Introduction

While we manually explore the results from our subdomain takeover, it's always good to have some automatic scans running, and since i run mine on a VPS (See chapter 98. Using a VPS) I can run some pretty big scans and have them running for a while during my exploration of the targets. For this reason i usually skip to portscanning with nmap and the -sC and -sV flags (more on their meaning later) enabled all of the time. I know that some of us have to hack on a litteral potato though so i will start with the most basic portscans and move on from there.

How do we do it?

To exploit an open port, we first have to know what ports are open and what is running on that port. To do this we have a tool called Nmap, This tool is essential in any pentesters tool belt in my opinion.

https://nmap.org/

We can take two strategies when it comes to an nmap scan, we can either scan every target individually and have a look at the results or we can try to scan the entire list of subdomains we have found at ones. If you already know nmap a little bit you might be used to working with ip adresses but domains do resolve to an ip adress as well, which in turn we can do a portscan on.

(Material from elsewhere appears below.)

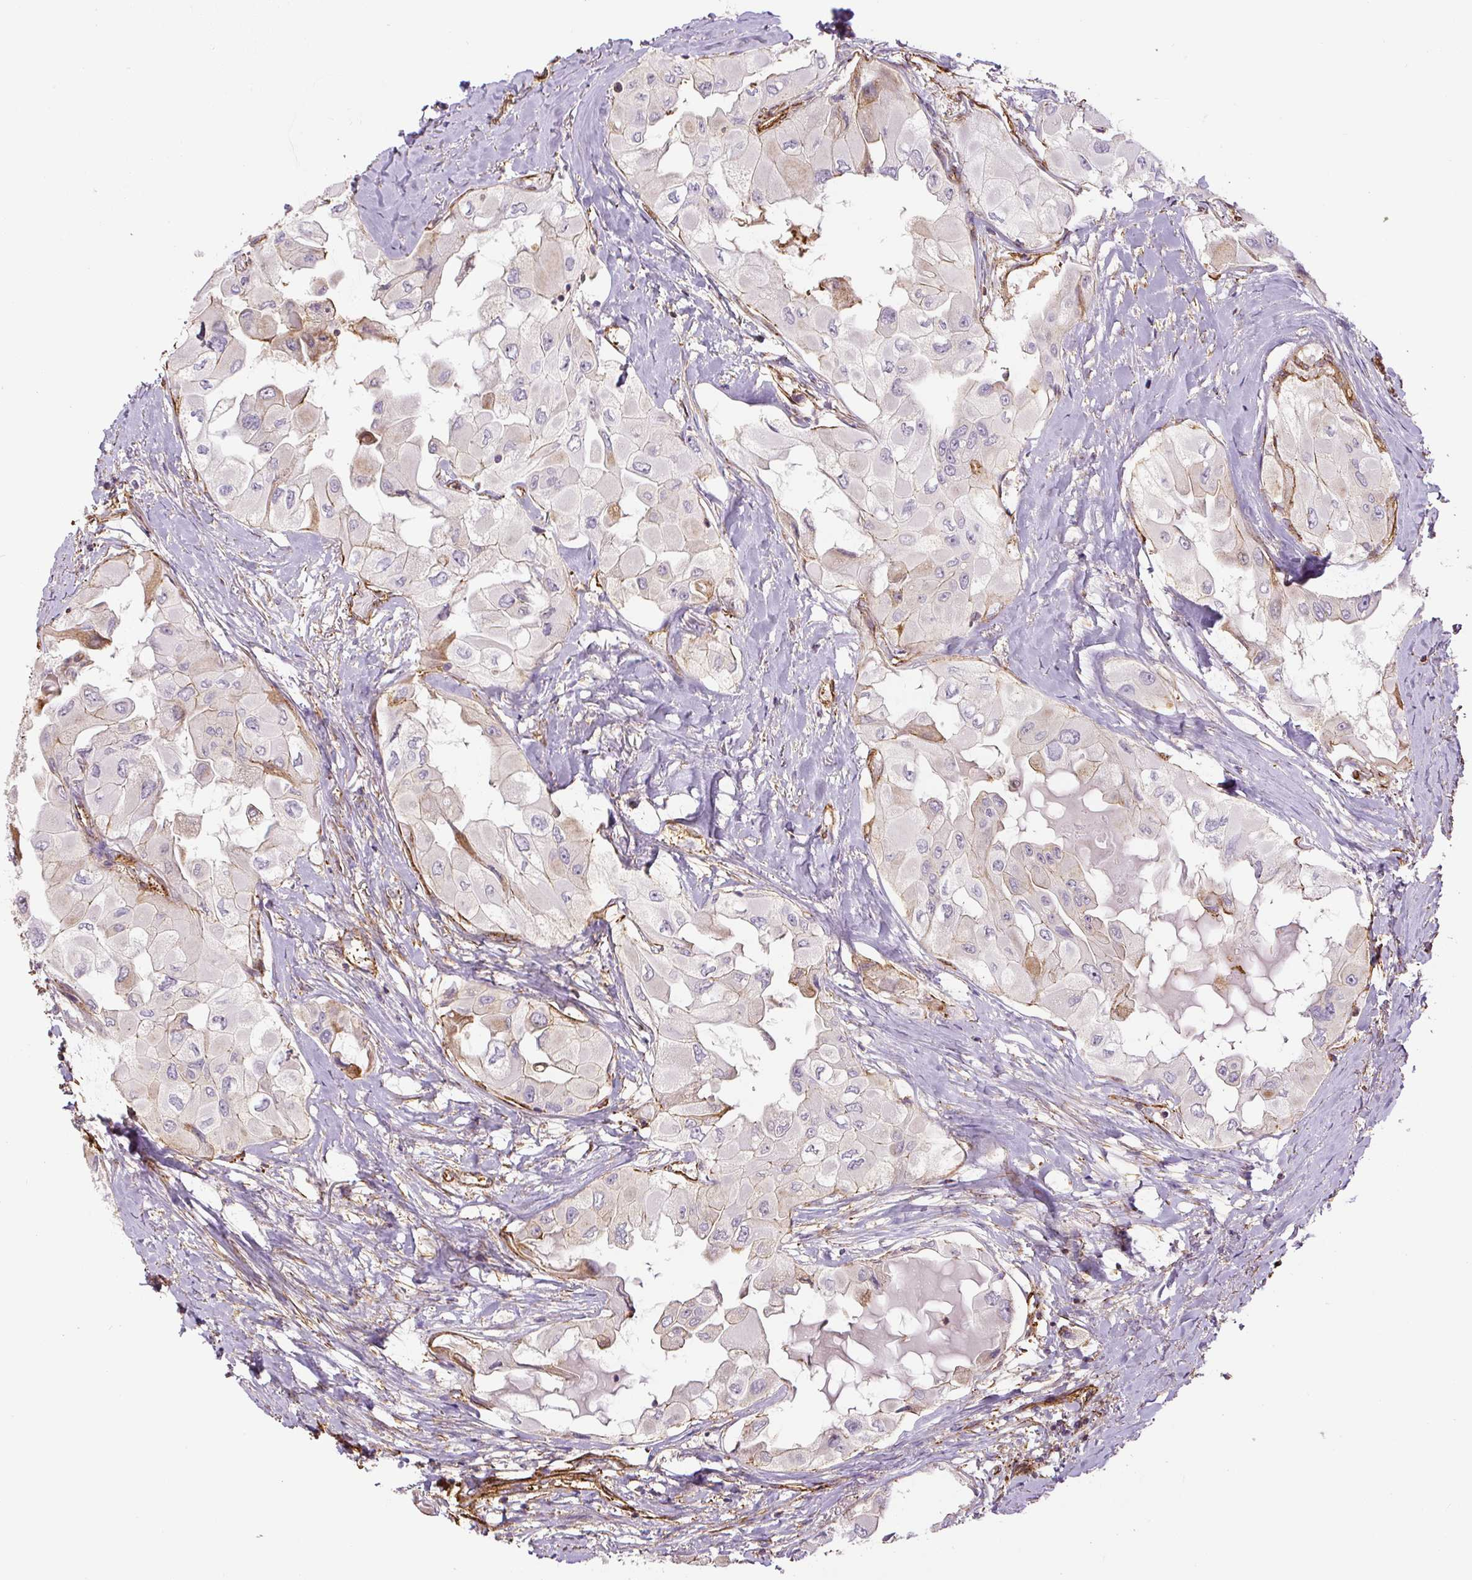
{"staining": {"intensity": "weak", "quantity": "<25%", "location": "cytoplasmic/membranous"}, "tissue": "thyroid cancer", "cell_type": "Tumor cells", "image_type": "cancer", "snomed": [{"axis": "morphology", "description": "Normal tissue, NOS"}, {"axis": "morphology", "description": "Papillary adenocarcinoma, NOS"}, {"axis": "topography", "description": "Thyroid gland"}], "caption": "Tumor cells are negative for brown protein staining in papillary adenocarcinoma (thyroid). (Immunohistochemistry, brightfield microscopy, high magnification).", "gene": "MYL12A", "patient": {"sex": "female", "age": 59}}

We will desribe both techniques since nmap can work with a list as well.

Scanning a list;
nmap -iL list-of-ips.txt -oA scan
	Where the -iL stands for input list
	And the -oA for output in all formats

Or a single target;
nmap xx.xx.xx.xx 

This will scan for the default top 1000 ports but there are 65554 ports possible and that's just in UDP, there's also TCP left so if you want to do a more intense scan that's also possible though i do not recommend doing this on a list of URLs since it can take an extremely long time to complete.

nmap xx.xx.xx.xx -p-
for all the ports

nmap xx.xx.xx.xx -sT
for a TCP scan

nmap xx.xx.xx.xx -sT -p-
for all TCP ports

nmap xx.xx.xx.xx -sS
For a TCP syn scan
https://www.youtube.com/watch?v=UHvuH07BQ6w for more info

The results of this should be a list of subdomains of which we know what ports are open and what not. We can then let nmap automate even more of our work and check for banners for those ports and even execute certain scripts to test for vulnerabilities where possible, though these scripts are ofcourse limited in their capacity.

nmap xx.xx.xx.xx -p 80,81,22,443 -sC -sV
-p will only scan these ports
-sC Will execute the default scripts on those ports
-sV will grab the banners to show the version numbers

If we throw all this together and want to run this on a list of a subdomains and we don't mind how long it runs we can execute the following command.

nmap -iL list.txt -p- -sC -sV
	Scan all the UDP ports with banner grabbing 
	and default scripts from the list list.txt

The results

This will leave you with a list of subdomains, their open ports and if the banner grabbing was succesfull, what is running on that port and the version number possibly. This will allow us to do an exciting night of digging the exploit-db to see if those software versions are vulnerable.

https://www.exploit-db.com/search

We can set some pretty deep options with some elaborate settings in the exploit-db's search fields as seen on the screenshot below.

If exploit-db doesn't offer any consolidation there's always google. I usually enter a very straight forward search query 'exploit jira xx.xx' for example. If i find a trace i might have another trail to investigate in exploit-db. I Keep returning there because i know that every exploit in there has a PoC i can use the prove my impact if need be. Remember that you HAVE to be able to demonstrate impact in a proper PoC! No PoC = No Impact = No Issue = No bounty for you and you don't want to let that hard work go to waste.

Where we go from here can vary wildly and is outside of the scope of this course.